Очень немногие чувствуют себя спокойно. Они наблюдали «феномен апельсиновой кожуры» Артура Миллера слишком часто на примере своих друзей, членов семьи или знакомых. Уплощение организации и связанное с ним сокращение ресурсов во многом устранили бездеятельность, ранее использованную как подушка, с помощью которой люди снижали стресс на работе. Кроме того, благодаря информационным технологиям возникло ожидание немедленного действия, даже в трудных ситуациях. Это также привело к усилению контроля. Например, с использованием сложных информационных систем продавцы, телефонные операторы, производственные бригады и обслуживающий персонал можно подвергать постоянному контролю. Их производительность можно измерять и отслеживать каждую минуту. В некоторых офисах и на производстве последняя статистика производительности, поступающая по сети, может постоянно отражаться на мониторах как напоминание о том, насколько хорошо или плохо человек справляется по сравнению с планом. Нет нужды говорить, что стресс в таких ситуациях высок всегда.

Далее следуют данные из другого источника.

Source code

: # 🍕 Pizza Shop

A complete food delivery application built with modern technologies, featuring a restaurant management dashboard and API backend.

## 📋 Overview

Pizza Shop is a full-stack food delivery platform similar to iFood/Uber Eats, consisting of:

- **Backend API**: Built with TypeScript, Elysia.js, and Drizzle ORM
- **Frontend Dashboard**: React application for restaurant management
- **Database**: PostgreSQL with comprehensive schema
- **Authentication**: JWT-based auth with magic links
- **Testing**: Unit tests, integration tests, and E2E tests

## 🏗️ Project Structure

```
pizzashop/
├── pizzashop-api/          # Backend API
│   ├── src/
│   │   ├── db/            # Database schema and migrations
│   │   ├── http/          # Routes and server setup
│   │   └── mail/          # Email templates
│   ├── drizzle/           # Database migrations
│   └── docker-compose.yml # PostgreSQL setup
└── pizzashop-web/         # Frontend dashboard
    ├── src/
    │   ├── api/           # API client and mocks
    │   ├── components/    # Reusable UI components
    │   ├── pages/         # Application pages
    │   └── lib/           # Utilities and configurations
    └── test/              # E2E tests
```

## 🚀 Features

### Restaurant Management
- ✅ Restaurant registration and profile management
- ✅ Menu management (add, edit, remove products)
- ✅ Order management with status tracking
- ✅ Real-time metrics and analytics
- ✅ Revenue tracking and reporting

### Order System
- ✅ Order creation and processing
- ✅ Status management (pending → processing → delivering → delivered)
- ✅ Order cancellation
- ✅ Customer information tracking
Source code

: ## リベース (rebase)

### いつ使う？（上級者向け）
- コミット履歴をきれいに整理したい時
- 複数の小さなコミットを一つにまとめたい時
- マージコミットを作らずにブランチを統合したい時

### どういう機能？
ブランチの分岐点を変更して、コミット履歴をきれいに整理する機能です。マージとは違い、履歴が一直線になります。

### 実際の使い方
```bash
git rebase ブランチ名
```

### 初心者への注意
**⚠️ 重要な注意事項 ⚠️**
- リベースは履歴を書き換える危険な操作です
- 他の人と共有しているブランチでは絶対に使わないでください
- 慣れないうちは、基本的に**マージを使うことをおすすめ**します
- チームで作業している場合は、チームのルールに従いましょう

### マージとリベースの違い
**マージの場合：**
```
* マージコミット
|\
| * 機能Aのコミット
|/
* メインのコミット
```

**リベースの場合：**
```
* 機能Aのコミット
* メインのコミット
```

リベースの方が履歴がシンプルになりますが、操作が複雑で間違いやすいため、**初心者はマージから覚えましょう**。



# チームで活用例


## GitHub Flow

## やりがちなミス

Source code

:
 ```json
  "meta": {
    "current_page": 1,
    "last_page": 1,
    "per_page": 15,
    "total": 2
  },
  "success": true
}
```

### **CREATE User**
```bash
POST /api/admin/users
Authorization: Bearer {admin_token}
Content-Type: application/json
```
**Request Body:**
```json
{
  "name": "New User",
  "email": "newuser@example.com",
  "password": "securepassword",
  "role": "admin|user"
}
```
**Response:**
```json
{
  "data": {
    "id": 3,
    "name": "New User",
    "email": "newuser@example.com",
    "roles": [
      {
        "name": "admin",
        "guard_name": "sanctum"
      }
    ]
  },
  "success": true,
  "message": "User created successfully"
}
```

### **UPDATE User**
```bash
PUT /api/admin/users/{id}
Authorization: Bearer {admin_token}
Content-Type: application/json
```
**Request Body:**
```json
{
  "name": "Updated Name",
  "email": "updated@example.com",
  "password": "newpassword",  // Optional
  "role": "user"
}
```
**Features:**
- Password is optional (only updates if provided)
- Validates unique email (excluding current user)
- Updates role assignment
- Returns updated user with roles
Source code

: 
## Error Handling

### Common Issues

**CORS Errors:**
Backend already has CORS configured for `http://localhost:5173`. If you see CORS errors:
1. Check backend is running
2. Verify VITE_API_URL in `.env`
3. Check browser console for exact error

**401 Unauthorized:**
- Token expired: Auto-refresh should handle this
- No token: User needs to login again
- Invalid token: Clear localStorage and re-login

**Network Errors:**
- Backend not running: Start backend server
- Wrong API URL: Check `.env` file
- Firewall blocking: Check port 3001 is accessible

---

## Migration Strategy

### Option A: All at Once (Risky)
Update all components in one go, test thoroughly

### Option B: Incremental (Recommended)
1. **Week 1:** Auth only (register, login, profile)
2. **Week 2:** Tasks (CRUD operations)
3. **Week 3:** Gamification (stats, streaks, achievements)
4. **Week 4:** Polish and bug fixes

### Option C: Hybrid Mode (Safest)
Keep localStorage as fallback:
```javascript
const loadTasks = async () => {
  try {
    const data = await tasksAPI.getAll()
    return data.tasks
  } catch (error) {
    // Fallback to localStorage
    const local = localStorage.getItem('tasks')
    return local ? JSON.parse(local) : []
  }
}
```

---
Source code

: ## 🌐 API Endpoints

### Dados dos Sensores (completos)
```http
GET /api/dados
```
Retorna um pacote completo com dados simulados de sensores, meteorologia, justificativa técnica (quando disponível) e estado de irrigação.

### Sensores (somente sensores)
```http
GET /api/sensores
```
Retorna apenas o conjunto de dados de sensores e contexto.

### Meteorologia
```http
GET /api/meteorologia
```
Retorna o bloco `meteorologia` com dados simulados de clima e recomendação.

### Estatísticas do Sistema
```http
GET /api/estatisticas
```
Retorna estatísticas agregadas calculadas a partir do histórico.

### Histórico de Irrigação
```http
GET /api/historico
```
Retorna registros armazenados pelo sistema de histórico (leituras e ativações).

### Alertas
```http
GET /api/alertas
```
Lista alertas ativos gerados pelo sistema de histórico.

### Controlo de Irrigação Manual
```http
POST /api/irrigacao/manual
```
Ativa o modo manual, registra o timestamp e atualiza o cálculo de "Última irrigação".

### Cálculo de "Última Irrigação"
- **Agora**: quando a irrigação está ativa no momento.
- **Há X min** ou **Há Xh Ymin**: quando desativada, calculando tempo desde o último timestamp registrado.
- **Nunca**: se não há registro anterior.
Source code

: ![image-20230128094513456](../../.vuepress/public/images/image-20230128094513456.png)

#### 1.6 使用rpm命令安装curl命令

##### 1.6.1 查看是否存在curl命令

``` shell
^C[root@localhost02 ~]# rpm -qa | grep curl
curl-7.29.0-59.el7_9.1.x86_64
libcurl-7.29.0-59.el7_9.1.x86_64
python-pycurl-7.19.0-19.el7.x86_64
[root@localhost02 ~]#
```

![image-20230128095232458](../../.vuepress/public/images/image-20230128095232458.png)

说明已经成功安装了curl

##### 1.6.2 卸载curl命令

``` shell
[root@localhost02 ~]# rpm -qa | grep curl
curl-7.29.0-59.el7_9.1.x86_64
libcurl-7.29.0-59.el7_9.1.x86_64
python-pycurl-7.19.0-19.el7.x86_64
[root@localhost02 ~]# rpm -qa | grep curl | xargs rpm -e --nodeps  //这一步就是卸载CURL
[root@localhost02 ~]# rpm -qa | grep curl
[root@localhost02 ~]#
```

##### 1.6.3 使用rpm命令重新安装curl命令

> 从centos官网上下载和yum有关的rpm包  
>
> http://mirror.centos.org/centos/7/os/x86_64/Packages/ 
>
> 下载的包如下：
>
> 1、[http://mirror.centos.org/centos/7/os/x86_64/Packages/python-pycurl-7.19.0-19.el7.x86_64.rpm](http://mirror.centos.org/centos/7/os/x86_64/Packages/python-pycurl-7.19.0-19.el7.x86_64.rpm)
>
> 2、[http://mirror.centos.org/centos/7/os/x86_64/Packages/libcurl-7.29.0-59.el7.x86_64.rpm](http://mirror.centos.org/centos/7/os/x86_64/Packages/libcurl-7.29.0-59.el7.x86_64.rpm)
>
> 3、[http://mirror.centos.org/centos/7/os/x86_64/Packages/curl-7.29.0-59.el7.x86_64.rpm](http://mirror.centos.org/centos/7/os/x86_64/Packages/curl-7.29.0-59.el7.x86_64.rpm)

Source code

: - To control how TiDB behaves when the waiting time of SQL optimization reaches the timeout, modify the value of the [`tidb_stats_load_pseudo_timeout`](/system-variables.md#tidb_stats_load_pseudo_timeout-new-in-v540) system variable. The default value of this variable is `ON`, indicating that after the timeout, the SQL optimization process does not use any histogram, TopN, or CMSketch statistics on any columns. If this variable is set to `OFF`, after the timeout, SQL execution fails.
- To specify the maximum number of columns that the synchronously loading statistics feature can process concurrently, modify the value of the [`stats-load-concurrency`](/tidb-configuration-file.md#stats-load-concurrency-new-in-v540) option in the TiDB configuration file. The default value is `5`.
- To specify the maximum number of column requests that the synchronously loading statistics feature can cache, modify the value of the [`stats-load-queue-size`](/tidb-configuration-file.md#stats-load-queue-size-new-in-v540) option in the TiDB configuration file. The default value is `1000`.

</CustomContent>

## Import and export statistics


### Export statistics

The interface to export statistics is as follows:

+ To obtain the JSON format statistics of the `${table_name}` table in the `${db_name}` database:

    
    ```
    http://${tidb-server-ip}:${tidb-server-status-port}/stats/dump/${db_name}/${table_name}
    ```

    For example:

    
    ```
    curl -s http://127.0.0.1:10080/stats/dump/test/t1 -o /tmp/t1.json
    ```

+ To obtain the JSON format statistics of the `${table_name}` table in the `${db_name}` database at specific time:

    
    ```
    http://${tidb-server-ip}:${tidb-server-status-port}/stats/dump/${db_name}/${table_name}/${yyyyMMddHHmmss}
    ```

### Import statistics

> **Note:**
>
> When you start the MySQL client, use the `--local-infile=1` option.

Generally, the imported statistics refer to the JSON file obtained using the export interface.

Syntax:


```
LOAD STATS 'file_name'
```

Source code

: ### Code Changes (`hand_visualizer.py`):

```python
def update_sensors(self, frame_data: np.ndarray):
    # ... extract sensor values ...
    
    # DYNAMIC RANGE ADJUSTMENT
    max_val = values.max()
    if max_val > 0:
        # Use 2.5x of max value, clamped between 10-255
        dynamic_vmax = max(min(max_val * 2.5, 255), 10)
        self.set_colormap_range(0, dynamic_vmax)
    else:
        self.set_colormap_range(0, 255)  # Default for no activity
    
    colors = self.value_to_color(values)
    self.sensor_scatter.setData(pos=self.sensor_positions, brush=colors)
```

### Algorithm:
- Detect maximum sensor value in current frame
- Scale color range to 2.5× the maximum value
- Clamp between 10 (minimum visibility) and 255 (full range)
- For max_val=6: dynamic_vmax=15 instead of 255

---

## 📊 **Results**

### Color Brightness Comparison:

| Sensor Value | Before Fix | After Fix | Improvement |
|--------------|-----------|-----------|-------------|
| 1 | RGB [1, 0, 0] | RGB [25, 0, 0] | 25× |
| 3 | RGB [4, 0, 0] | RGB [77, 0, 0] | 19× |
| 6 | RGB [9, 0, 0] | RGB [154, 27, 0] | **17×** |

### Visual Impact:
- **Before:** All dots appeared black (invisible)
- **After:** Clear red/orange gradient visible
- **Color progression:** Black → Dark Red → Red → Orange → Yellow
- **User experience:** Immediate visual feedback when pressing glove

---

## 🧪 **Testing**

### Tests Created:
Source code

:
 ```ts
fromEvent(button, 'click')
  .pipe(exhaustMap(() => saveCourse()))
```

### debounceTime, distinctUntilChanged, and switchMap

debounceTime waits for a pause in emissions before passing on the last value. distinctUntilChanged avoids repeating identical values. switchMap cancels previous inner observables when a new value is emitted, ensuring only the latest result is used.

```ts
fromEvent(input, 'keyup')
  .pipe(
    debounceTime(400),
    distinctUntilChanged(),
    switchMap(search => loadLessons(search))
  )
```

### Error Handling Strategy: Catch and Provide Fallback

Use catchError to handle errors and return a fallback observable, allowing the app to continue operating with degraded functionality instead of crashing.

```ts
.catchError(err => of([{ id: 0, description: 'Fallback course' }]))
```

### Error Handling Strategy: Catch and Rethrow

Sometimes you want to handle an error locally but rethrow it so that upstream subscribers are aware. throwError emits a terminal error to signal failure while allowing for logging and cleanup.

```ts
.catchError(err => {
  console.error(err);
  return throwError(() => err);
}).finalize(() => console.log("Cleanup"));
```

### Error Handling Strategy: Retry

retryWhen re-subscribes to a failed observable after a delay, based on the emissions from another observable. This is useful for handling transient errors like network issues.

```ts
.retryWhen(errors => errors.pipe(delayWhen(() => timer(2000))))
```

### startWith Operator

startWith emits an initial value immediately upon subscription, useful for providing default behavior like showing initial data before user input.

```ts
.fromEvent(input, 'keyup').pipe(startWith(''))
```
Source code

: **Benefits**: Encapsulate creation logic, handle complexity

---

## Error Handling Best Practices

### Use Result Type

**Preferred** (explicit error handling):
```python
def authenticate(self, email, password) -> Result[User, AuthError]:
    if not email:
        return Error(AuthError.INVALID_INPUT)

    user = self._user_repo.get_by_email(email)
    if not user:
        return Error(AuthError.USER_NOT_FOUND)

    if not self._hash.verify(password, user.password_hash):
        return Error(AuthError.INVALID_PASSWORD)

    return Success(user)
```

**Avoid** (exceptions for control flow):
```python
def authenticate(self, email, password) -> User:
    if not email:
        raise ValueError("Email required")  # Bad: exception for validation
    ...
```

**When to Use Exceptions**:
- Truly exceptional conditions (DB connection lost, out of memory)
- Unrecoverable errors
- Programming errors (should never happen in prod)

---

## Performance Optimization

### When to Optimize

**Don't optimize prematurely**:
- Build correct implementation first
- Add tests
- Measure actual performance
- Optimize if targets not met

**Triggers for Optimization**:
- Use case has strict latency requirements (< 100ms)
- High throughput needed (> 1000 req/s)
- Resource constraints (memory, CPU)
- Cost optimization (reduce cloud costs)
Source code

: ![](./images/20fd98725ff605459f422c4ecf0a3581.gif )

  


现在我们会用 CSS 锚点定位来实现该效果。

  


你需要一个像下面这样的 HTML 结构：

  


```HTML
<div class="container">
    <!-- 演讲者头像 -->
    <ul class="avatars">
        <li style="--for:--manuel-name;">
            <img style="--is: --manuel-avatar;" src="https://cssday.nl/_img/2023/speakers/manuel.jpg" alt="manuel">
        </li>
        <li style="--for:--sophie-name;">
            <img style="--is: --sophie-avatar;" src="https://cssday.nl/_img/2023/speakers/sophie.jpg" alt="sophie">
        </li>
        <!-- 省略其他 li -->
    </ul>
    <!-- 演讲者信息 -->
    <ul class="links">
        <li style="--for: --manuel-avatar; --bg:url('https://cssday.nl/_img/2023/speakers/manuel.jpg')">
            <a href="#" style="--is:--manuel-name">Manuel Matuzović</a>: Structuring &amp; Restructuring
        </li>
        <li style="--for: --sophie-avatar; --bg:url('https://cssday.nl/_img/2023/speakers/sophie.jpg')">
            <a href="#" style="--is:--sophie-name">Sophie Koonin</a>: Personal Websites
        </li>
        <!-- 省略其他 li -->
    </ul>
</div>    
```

Даже когда люди получают удовольствие от своей работы, напряжение в современной корпорации может довести это «удовольствие» до крайности. Чтобы двигаться вперед или хотя бы удержать свой текущий пост, многие руководители и амбициозные новички, по их мнению, должны демонстрировать полное отождествление себя со своей организацией и подчиняться нормам, требующим пропускать обед или есть на скорую руку, работать больше восьми часов шесть или семь дней в неделю.

В результате, разумеется, возникает трудоголик. Работа становится зависимостью и «костылем», приводя несбалансированному личному развитию и создавая множество проблем в семейной жизни. Трудоголик, как правило, всегда находится в состоянии стресса, у него не хватает времени для жены (мужа) и детей, и он часто отсутствует дома. Продвижение по карьерной лестнице требует частой смены должностей, иногда подразумевая переезды из одного города в другой. Негативное влияние на домашнюю жизнь огромно, и случаи развода, конечно, многочисленны. В случаях, где оба супруга преследуют карьерные цели, конфликты и напряжение увеличивается во много раз. Хотя такие люди сами выбирают этот путь, ими во многих случаях движет желание соответствовать нормам и ценностям, ставшим стандартной практикой в корпоративном мире.

ОРГАНИЗАЦИОННАЯ ПОЛИТИКА

И РАДИКАЛЬНАЯ ОРГАНИЗАЦИЯ

Идея о том, что организации используют и эксплуатируют своих сотрудников, поддерживает и объясняет обычаи, убеждения и практику во многих организациях. В главе 6 мы ссылались на «радикальную систему координат», основанную на том принципе, что организация – классовое явления, характеризуемое укоренившимся разграничением интересов труда и капитала (см. таб. 6.6 и связанную с ней дискуссию). Идеи, о которых говорилось в этой главе, помогают прояснить смысл этой концепции. Они помогают нам понять, почему трудящиеся и руководство часто оказываются в таких конфликтных отношениях, и почему при сокращении числа руководителей многие менеджеры испытывают ту же неопределенность и скептицизм по поводу своей роли в современной корпорации. С точки зрения человека, принадлежащего ко вторичному рынку труда, периодически теряющего работу с изменениями экономического цикла или занимающего должность с низким статусом, который особенно не ценит и не использует свои способности или пострадал от несчастного случая или от отравления токсинами на работе и не получил компенсацию, намного разумнее понимать организацию как поле брани, а не как сплоченную команду или дружеское плюралистическое объединение.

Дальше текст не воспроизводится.